▸ **Dataset records**:
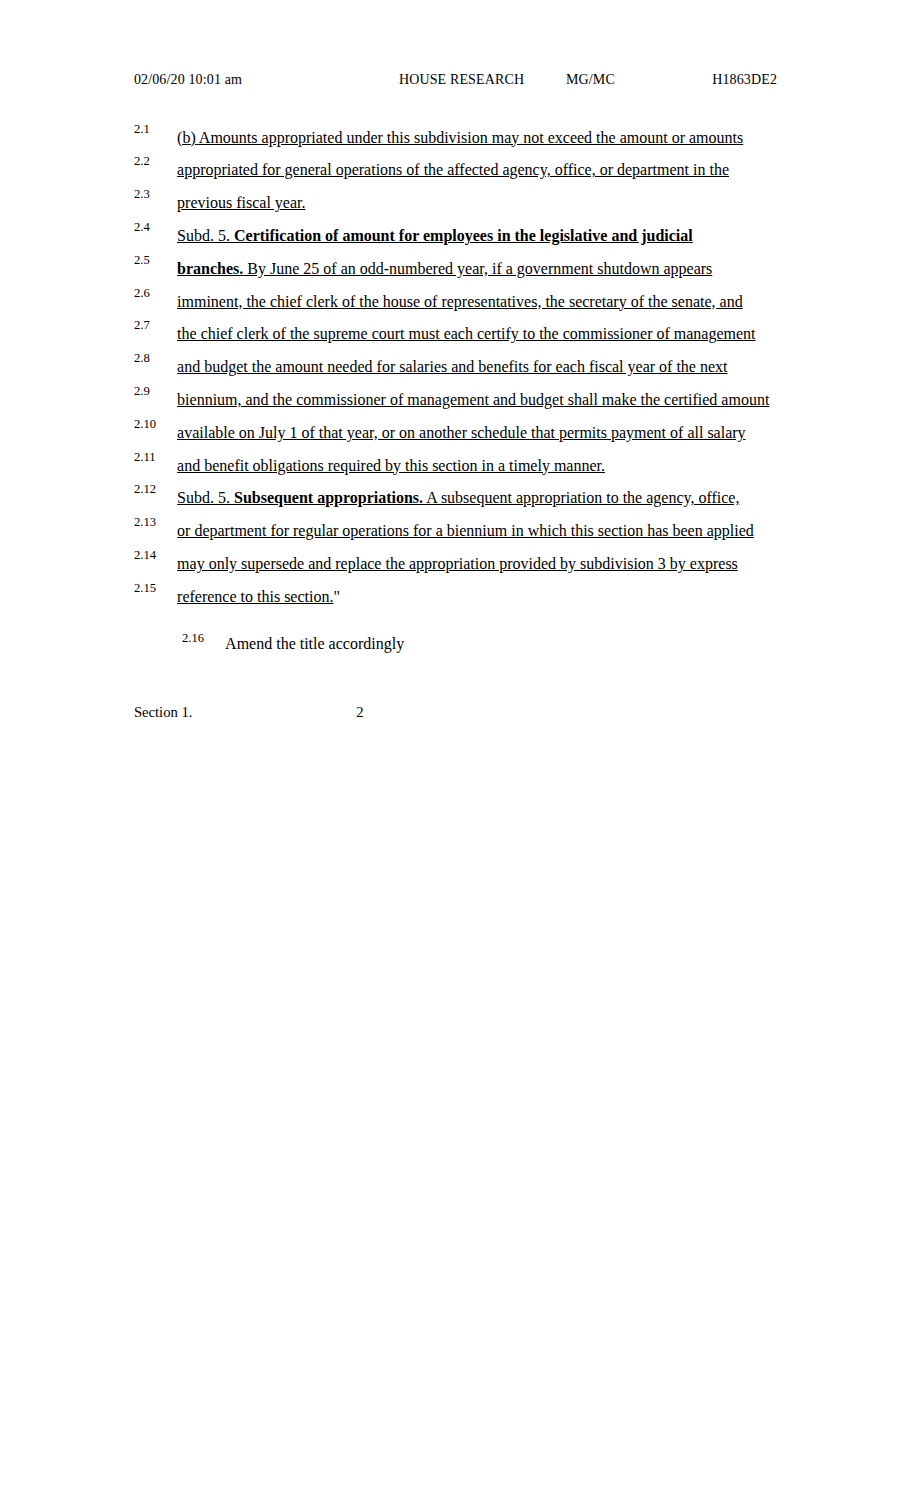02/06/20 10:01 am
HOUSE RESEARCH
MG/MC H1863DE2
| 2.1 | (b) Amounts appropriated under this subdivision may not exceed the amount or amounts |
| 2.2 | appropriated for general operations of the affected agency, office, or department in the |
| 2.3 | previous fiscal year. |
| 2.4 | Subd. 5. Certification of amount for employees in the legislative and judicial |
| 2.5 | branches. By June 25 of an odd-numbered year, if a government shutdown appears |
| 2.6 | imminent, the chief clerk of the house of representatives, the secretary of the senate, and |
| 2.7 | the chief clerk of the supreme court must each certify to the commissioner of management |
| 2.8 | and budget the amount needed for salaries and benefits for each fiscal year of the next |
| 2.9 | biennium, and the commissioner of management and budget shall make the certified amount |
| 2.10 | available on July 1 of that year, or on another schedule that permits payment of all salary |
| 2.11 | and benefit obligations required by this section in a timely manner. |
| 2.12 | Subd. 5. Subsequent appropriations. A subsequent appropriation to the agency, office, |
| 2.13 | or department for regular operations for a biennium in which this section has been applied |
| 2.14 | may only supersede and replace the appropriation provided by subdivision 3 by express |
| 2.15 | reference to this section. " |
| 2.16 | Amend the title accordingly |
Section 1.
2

▸ **Exercise goal**: Without carrying over any pictures, retype the records above exactly.

▸ **Written solution**:
02/06/20 10:01 am
HOUSE RESEARCH
MG/MC H1863DE2
| 2.1 | (b) Amounts appropriated under this subdivision may not exceed the amount or amounts |
| 2.2 | appropriated for general operations of the affected agency, office, or department in the |
| 2.3 | previous fiscal year. |
| 2.4 | Subd. 5. Certification of amount for employees in the legislative and judicial |
| 2.5 | branches. By June 25 of an odd-numbered year, if a government shutdown appears |
| 2.6 | imminent, the chief clerk of the house of representatives, the secretary of the senate, and |
| 2.7 | the chief clerk of the supreme court must each certify to the commissioner of management |
| 2.8 | and budget the amount needed for salaries and benefits for each fiscal year of the next |
| 2.9 | biennium, and the commissioner of management and budget shall make the certified amount |
| 2.10 | available on July 1 of that year, or on another schedule that permits payment of all salary |
| 2.11 | and benefit obligations required by this section in a timely manner. |
| 2.12 | Subd. 5. Subsequent appropriations. A subsequent appropriation to the agency, office, |
| 2.13 | or department for regular operations for a biennium in which this section has been applied |
| 2.14 | may only supersede and replace the appropriation provided by subdivision 3 by express |
| 2.15 | reference to this section. " |
| 2.16 | Amend the title accordingly |
Section 1.
2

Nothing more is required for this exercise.